Netanyahou présente ce plan comme un projet «gagnant-gagnant» pour tous les acteurs concernés. Il estime d’une part que ce projet permettrait de libérer les Palestiniens du «régime oppressif du Hamas», leur offrirait l’occasion de vivre dans un territoire plus développé grâce à «des opportunités d’emploi massives» et ouvrirait une «voie vers la réunification de Gaza et la Cisjordanie».
Le premier ministre israélien ne cache pas les avantages que son pays aurait à gagner, comme la «sécurité à long terme dans le Sud», une meilleure «intégration d’Israël dans la région», des «opportunités économiques dans le Sud» et une «normalisation» de ses relations avec l’Arabie saoudite.
Car les pays arabes auraient, selon lui, ont tout à gagner en prenant part au projet. L’Arabie saoudite, les Émirats et le Bahreïn auraient un accès à la Méditerranée avec des «chemins de fer» ou des «pipelines».
Un «os à ronger pour Tsahal»
Bien que ce plan soit présenté par le gouvernement de Netanyahou comme une solution pour rétablir la paix dans la région, il n’a jamais eu vocation à voir le jour, tempère Frédérique Schillo, historienne spécialiste d’Israël, co-auteur du livre Sous tes pierres, Jerusalem (Plon), qui sera publié le 20 février. «Gaza 2035 n’a jamais été un plan réaliste. Il n’était qu’une distraction et un os à ronger pour Tsahal qui réclamait, et réclame toujours, une vision de sortie de la guerre. Il ne répond pas aux attentes des Israéliens», explique l’experte.

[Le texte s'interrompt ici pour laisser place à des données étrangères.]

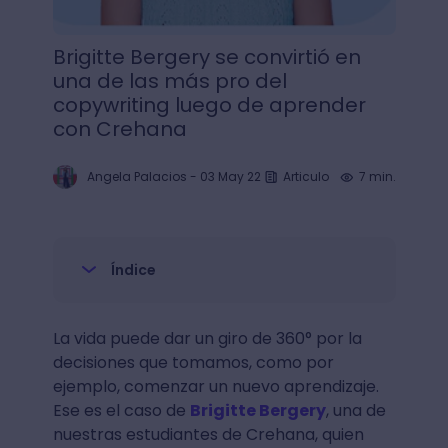
Brigitte Bergery se convirtió en
una de las más pro del
copywriting luego de aprender
con Crehana
Angela Palacios
-
03 May 22
Articulo
7 min.
Índice
La vida puede dar un giro de 360° por la
decisiones que tomamos, como por
ejemplo, comenzar un nuevo aprendizaje.
Ese es el caso de
Brigitte Bergery
, una de
nuestras estudiantes de Crehana, quien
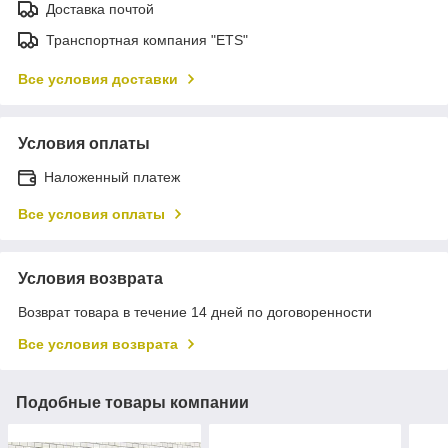
Доставка почтой
Транспортная компания "ETS"
Все условия доставки
Условия оплаты
Наложенный платеж
Все условия оплаты
Условия возврата
Возврат товара в течение 14 дней по договоренности
Все условия возврата
Подобные товары компании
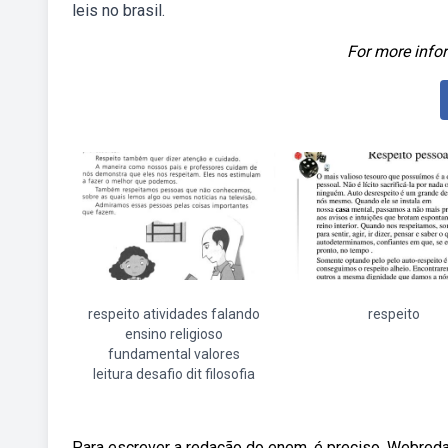
leis no brasil.
For more infor
respeito atividades falando
respeito
ensino religioso
fundamental valores
leitura desafio dit filosofia
Para escrever a redação do enem, é preciso. Webredaç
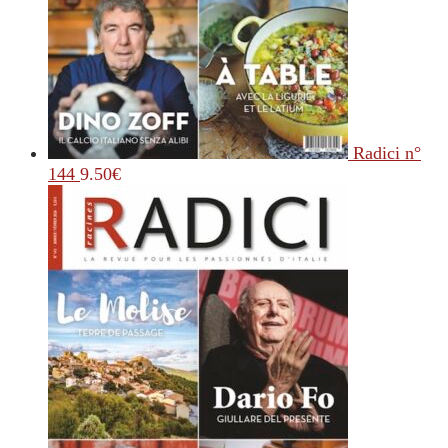
Radici n°
144
9.50
€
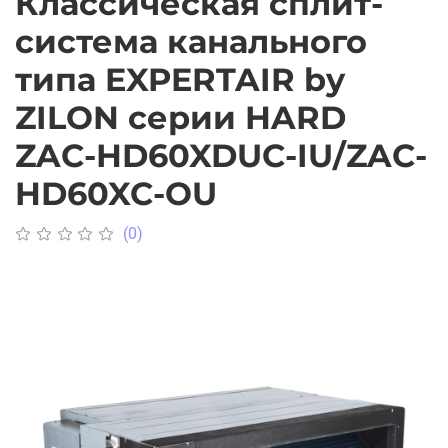
Классическая сплит-
система канального
типа EXPERTAIR by
ZILON серии HARD
ZAC-HD60XDUC-IU/ZAC-
HD60XC-OU
(0)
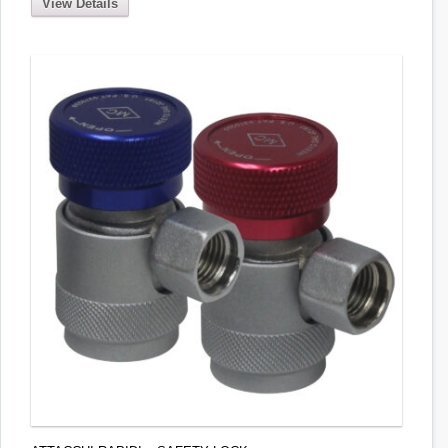
View Details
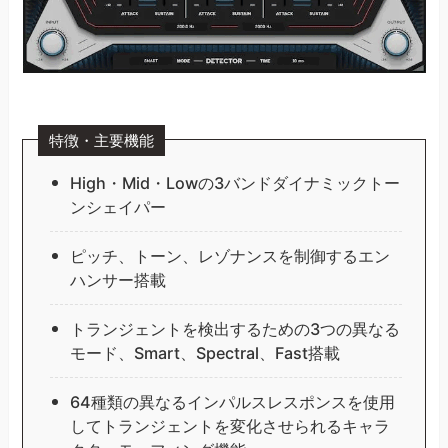
特徴・主要機能
High・Mid・Lowの3バンドダイナミックトー
ンシェイパー
ピッチ、トーン、レゾナンスを制御するエン
ハンサー搭載
トランジェントを検出するための3つの異なる
モード、Smart、Spectral、Fast搭載
64種類の異なるインパルスレスポンスを使用
してトランジェントを変化させられるキャラ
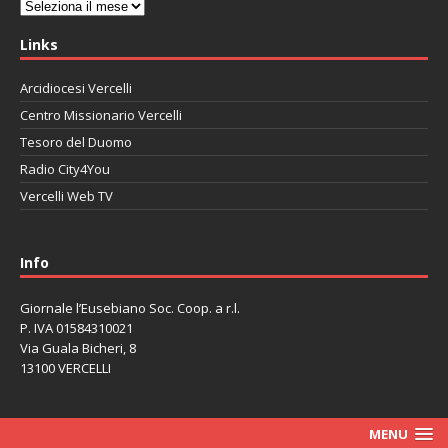
Archivi
Links
Arcidiocesi Vercelli
Centro Missionario Vercelli
Tesoro del Duomo
Radio City4You
Vercelli Web TV
автоновости
Mazda CX-90
Volkswagen Taos
Lexus LC 500
Info
Giornale l’Eusebiano Soc. Coop. a r.l.
P. IVA 01584310021
Via Guala Bicheri, 8
13100 VERCELLI
MENU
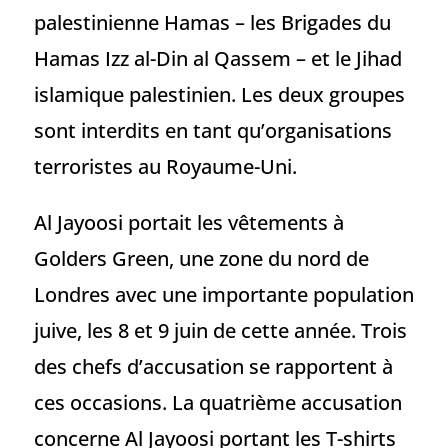
palestinienne Hamas – les Brigades du
Hamas Izz al-Din al Qassem – et le Jihad
islamique palestinien. Les deux groupes
sont interdits en tant qu’organisations
terroristes au Royaume-Uni.
Al Jayoosi portait les vêtements à
Golders Green, une zone du nord de
Londres avec une importante population
juive, les 8 et 9 juin de cette année. Trois
des chefs d’accusation se rapportent à
ces occasions. La quatrième accusation
concerne Al Jayoosi portant les T-shirts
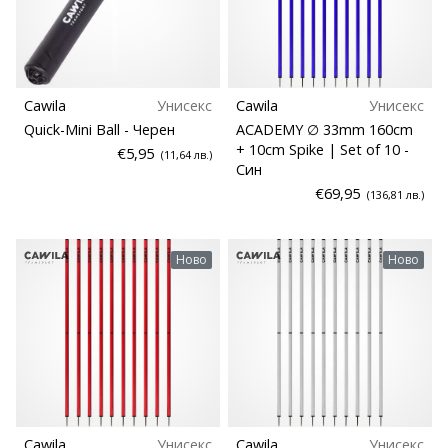
програма
Тегло (гр)
WeplayVolleyball
Имате
ли
Cawila
Унисекс
Cawila
Унисекс
собствен
Quick-Mini Ball
- Черен
ACADEMY ∅ 33mm 160cm
уебсайт,
+ 10cm Spike | Set of 10
-
блог,
€5,95
(11,64 лв.)
Син
Facebook
€69,95
(136,81 лв.)
страница
или
дискусионен
Ново
Ново
форум?
Накарайте
ги
да
генерират
приходи.
…
Cawila
Унисекс
Cawila
Унисекс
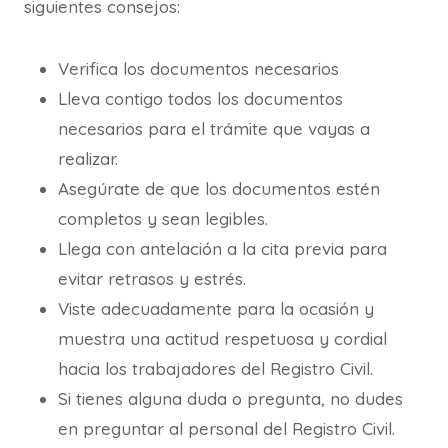
siguientes consejos:
Verifica los documentos necesarios
Lleva contigo todos los documentos
necesarios para el trámite que vayas a
realizar.
Asegúrate de que los documentos estén
completos y sean legibles.
Llega con antelación a la cita previa para
evitar retrasos y estrés.
Viste adecuadamente para la ocasión y
muestra una actitud respetuosa y cordial
hacia los trabajadores del Registro Civil.
Si tienes alguna duda o pregunta, no dudes
en preguntar al personal del Registro Civil.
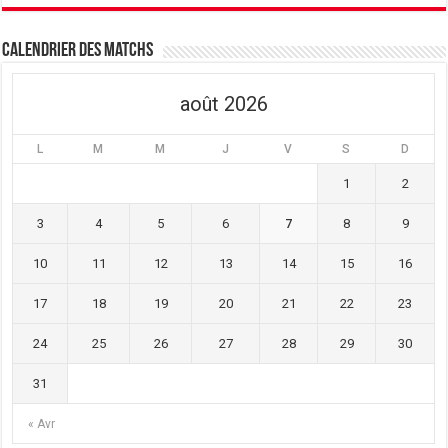
Calendrier des matchs
août 2026
L
M
M
J
V
S
D
1
2
3
4
5
6
7
8
9
10
11
12
13
14
15
16
17
18
19
20
21
22
23
24
25
26
27
28
29
30
31
« Avr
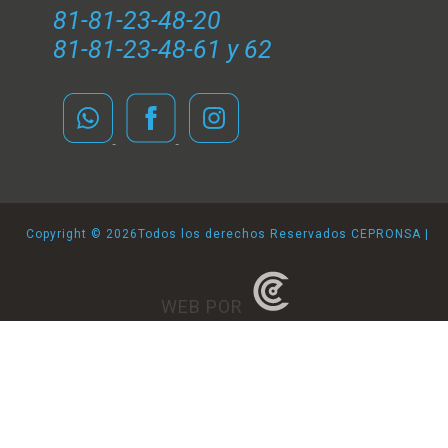
81-81-23-48-20
81-81-23-48-61 y 62
Copyright ©
2026Todos los derechos Reservados CEPRONSA |
WEB POR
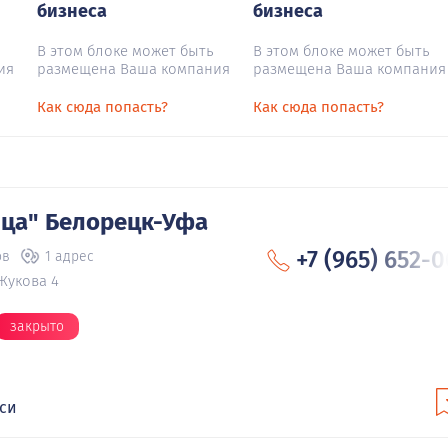
бизнеса
бизнеса
В этом блоке может быть
В этом блоке может быть
ия
размещена Ваша компания
размещена Ваша компания
Как сюда попасть?
Как сюда попасть?
ица" Белорецк-Уфа
+7 (965) 652-
ов
1 адрес
Жукова 4
закрыто
кси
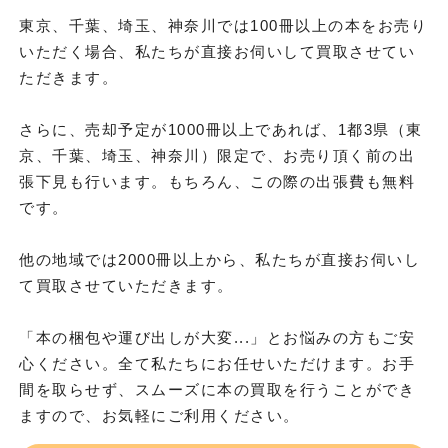
東京、千葉、埼玉、神奈川では100冊以上の本をお売り
いただく場合、私たちが直接お伺いして買取させてい
ただきます。
さらに、売却予定が1000冊以上であれば、1都3県（東
京、千葉、埼玉、神奈川）限定で、お売り頂く前の出
張下見も行います。もちろん、この際の出張費も無料
です。
他の地域では2000冊以上から、私たちが直接お伺いし
て買取させていただきます。
「本の梱包や運び出しが大変...」とお悩みの方もご安
心ください。全て私たちにお任せいただけます。お手
間を取らせず、スムーズに本の買取を行うことができ
ますので、お気軽にご利用ください。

D’autant que cette volonté de reconstruire Gaza pour en faire un Singapour du Moyen-Orient n’est pas nouvelle. «C’est une vieille lubie des hommes politiques israéliens», rappelle Frédérique Schillo. Vers la fin des années 1990, le premier ministre Shimon Pérès se disait convaincu que cette enclave pauvre et surpeuplée avait tous les atouts pour devenir un jour «le Singapour du Moyen-Orient». Avec l’aide internationale, Gaza aurait pu s’épanouir grâce au commerce, au tourisme, à la technologie et à une amélioration des conditions de vie des Palestiniens. Car ce projet, Shimon Pérès l’avait imaginé comme étant une pierre angulaire de ses efforts de paix avec les Palestiniens, qu’il ne voulait pas chasser de la bande de Gaza.
Or, le projet de Netanyahou visait d’abord à servir les intérêts des Israéliens. Cependant, Donald Trump, lors de son discours, a «refusé que les juifs israéliens s’implantent dans Gaza», souligne Frédérique Schillo. Le président américain est resté toutefois «assez confus sur les destinataires» de cette proposition, note l’experte. En attendant une éventuelle concrétisation du projet de Donald Trump, le gouvernement israélien a déjà annoncé jeudi préparer un plan pour le départ volontaire de Palestiniens de Gaza.